We live in a world full of conflict, with right and wrong being redefined every day. We raise and lower the bar so much when it comes to humanity, it’s like playing a bad game of limbo in which we’re either getting off easy or breaking our backs. Lately we’ve been hearing a lot about lives mattering: Black Lives Matter, Cops’ Lives Matter. Usually we’re talking about senseless violence in which people are killed or lives are changed by tragedy. Something occurred to me recently: none of our lives matter. Paradoxically, that makes all of us important, even though we don’t “matter.”
Think about something basic like a tool for a moment: if you saw the movie 2001: A Space Odyssey, you recall a pivotal moment in the prehistoric prologue when one individual suddenly realized that a heavy bone could be used to break things. In real life, that was another step in our evolution, but who recorded the name of the person who did it? Nobody. We don’t see a monument in any cave dwellings, and no stories passed his name down. For all we know, it could have been a prehistoric woman who discovered tools. Anyway, that person’s life didn’t matter, but they were important.
When Shakespeare said that our evil deeds are always remembered but the good we do often goes to the grave with us, he must have realized that we don’t matter. We move history along, we invent, we create and destroy, but whether time ticks on past the history or our lives or not, we don’t matter. What happens in everyday existence is what it is, what it becomes as a result of our interference or what it ceases to be because of what happens around it.

> **YOUR TASKS**:
1 > Summarize the essay on whether our lives matter in two sentences.
2 > According to the essay on whether our lives matter, what did one individual in the prehistoric prologue of 2001: A Space Odyssey realize could be used to break things?
3 > Write the next paragraph of the essay on whether our lives matter, picking up after its final sentence.
The rows come from a source separate from the essay.

Items stored from a collection

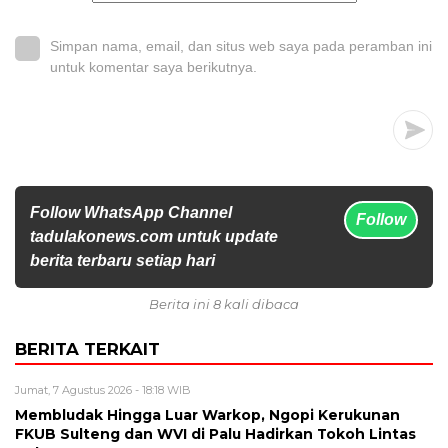
Simpan nama, email, dan situs web saya pada peramban ini
untuk komentar saya berikutnya.
Follow WhatsApp Channel
Follow
tadulakonews.com untuk update
berita terbaru setiap hari
Berita ini 8 kali dibaca
BERITA TERKAIT
Jumat, 7 Agustus 2026 - 18:18 WIB
Membludak Hingga Luar Warkop, Ngopi Kerukunan
FKUB Sulteng dan WVI di Palu Hadirkan Tokoh Lintas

> **ANSWERS FOR THE TASKS**:
1 > The essay argues that, despite all the talk of lives mattering, none of our lives matter, and that this paradoxically makes all of us important. It offers the unrecorded person who first realized a bone could be used as a tool, and Shakespeare's remark that the good we do goes to the grave with us, as signs that we move history along without mattering.

2 > A heavy bone.

3 >
So what are we doing, exactly? We’re evolving. We affect things in ways we won’t even see in our lifetime. We walk a street and our DNA is cast onto the ground and becomes part of the rest of the universe. That is important, because what matters is that we all have something important to contribute.
That means the rich on the top of the hill should not swat at those climbing up, but understand that the top of that hill is meant to change, and they cannot always be on top of it. Sometimes it will be empty, or it will have somebody with nothing to offer sitting there, but somebody else will get there and life will evolve and change again.
Whether you do evil or good, the world goes on with or without you. The world going on is important, and since we live on this world, we are important.